===== Records supplied
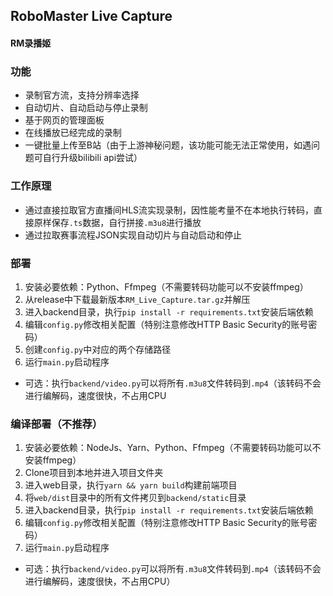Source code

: ## RoboMaster Live Capture
#### RM录播姬

### 功能
* 录制官方流，支持分辨率选择
* 自动切片、自动启动与停止录制
* 基于网页的管理面板
* 在线播放已经完成的录制
* 一键批量上传至B站（由于上游神秘问题，该功能可能无法正常使用，如遇问题可自行升级bilibili api尝试）

### 工作原理
* 通过直接拉取官方直播间HLS流实现录制，因性能考量不在本地执行转码，直接原样保存`.ts`数据，自行拼接`.m3u8`进行播放
* 通过拉取赛事流程JSON实现自动切片与自动启动和停止

### 部署
1. 安装必要依赖：Python、Ffmpeg（不需要转码功能可以不安装ffmpeg）
2. 从release中下载最新版本`RM_Live_Capture.tar.gz`并解压
3. 进入backend目录，执行`pip install -r requirements.txt`安装后端依赖
4. 编辑`config.py`修改相关配置（特别注意修改HTTP Basic Security的账号密码）
5. 创建`config.py`中对应的两个存储路径
6. 运行`main.py`启动程序
* 可选：执行`backend/video.py`可以将所有`.m3u8`文件转码到`.mp4`（该转码不会进行编解码，速度很快，不占用CPU

### 编译部署（不推荐）
1. 安装必要依赖：NodeJs、Yarn、Python、Ffmpeg（不需要转码功能可以不安装ffmpeg）
2. Clone项目到本地并进入项目文件夹
3. 进入web目录，执行`yarn && yarn build`构建前端项目
4. 将`web/dist`目录中的所有文件拷贝到`backend/static`目录
5. 进入backend目录，执行`pip install -r requirements.txt`安装后端依赖
6. 编辑`config.py`修改相关配置（特别注意修改HTTP Basic Security的账号密码）
7. 运行`main.py`启动程序
* 可选：执行`backend/video.py`可以将所有`.m3u8`文件转码到`.mp4`（该转码不会进行编解码，速度很快，不占用CPU）
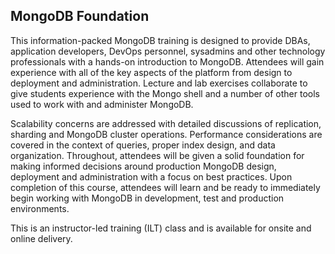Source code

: 
## MongoDB Foundation

This information-packed MongoDB training is designed to provide DBAs, application developers, DevOps personnel, sysadmins and other technology professionals with a hands-on introduction to MongoDB. Attendees will gain experience with all of the key aspects of the platform from design to deployment and administration. Lecture and lab exercises collaborate to give students experience with the Mongo shell and a number of other tools used to work with and administer MongoDB.

Scalability concerns are addressed with detailed discussions of replication, sharding and MongoDB cluster operations. Performance considerations are covered in the context of queries, proper index design, and data organization. Throughout, attendees will be given a solid foundation for making informed decisions around production MongoDB design, deployment and administration with a focus on best practices. Upon completion of this course, attendees will learn and be ready to immediately begin working with MongoDB in development, test and production environments.

This is an instructor-led training (ILT) class and is available for onsite and online delivery.
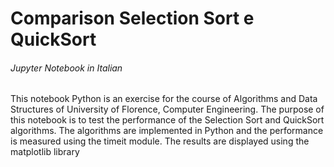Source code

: # Comparison Selection Sort e QuickSort

###### Jupyter Notebook in Italian

This notebook Python is an exercise for the course of Algorithms and Data Structures of University of Florence, Computer
Engineering. The purpose of this notebook is to test the performance of the Selection Sort and QuickSort algorithms. The
algorithms are implemented in Python and the performance is measured using the timeit module. The results are displayed
using the matplotlib library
==========
* [Task description] Starting at the line that has "###### Jupyter Notebook in Italian" in the records above, restate word for word every line until the one that has "algorithms are implemented", and include that one as well.

* [Reply to the exercise]
###### Jupyter Notebook in Italian

This notebook Python is an exercise for the course of Algorithms and Data Structures of University of Florence, Computer
Engineering. The purpose of this notebook is to test the performance of the Selection Sort and QuickSort algorithms. The
algorithms are implemented in Python and the performance is measured using the timeit module. The results are displayed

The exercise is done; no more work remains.